▸ About this task
Pictures are not part of the copy; reproduce the remaining data exactly.

++++

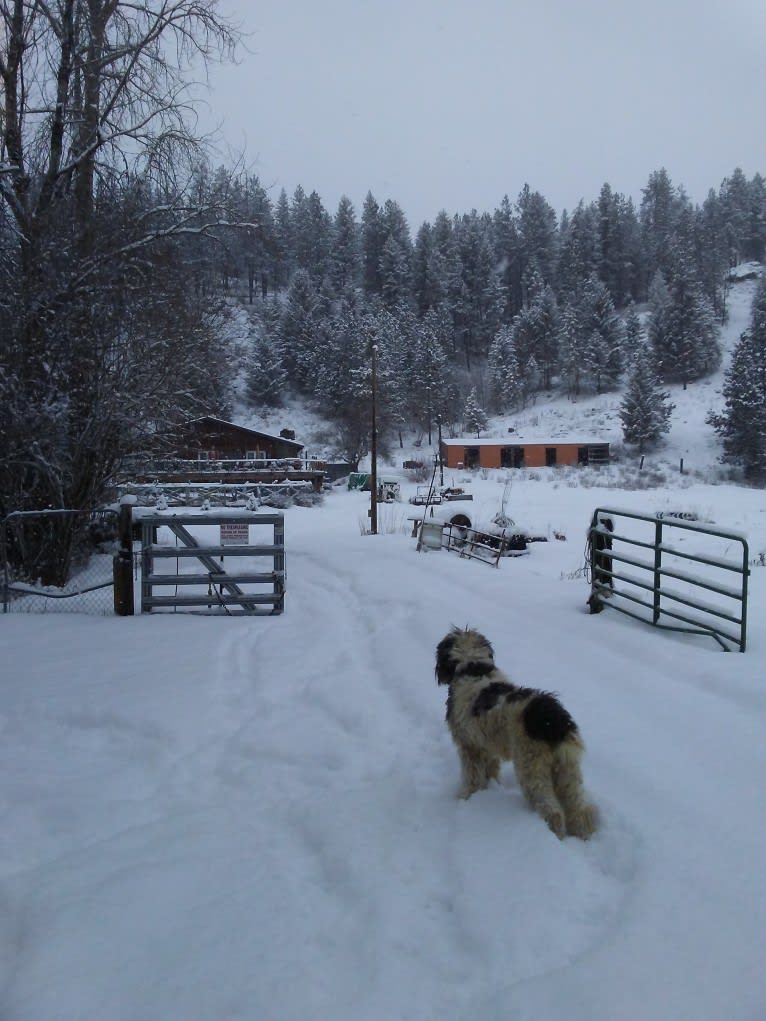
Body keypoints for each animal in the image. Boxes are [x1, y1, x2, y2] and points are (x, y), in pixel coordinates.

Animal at [437, 624, 600, 841]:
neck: (473, 668)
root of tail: (554, 719)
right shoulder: (487, 746)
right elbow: (490, 770)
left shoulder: (469, 747)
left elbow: (472, 777)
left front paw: (465, 798)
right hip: (567, 770)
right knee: (580, 810)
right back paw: (583, 836)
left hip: (531, 768)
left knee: (553, 811)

++++

▸ Your response
Body keypoints for each animal in the image. Boxes are [x1, y1, x2, y2] and points are (x, y), in pixel coordinates.

Animal at [437, 624, 600, 841]:
neck: (473, 668)
root of tail: (554, 719)
right shoulder: (487, 746)
right elbow: (490, 770)
left shoulder: (469, 747)
left elbow: (472, 777)
left front paw: (465, 798)
right hip: (567, 770)
right knee: (580, 810)
right back paw: (583, 836)
left hip: (531, 768)
left knee: (553, 811)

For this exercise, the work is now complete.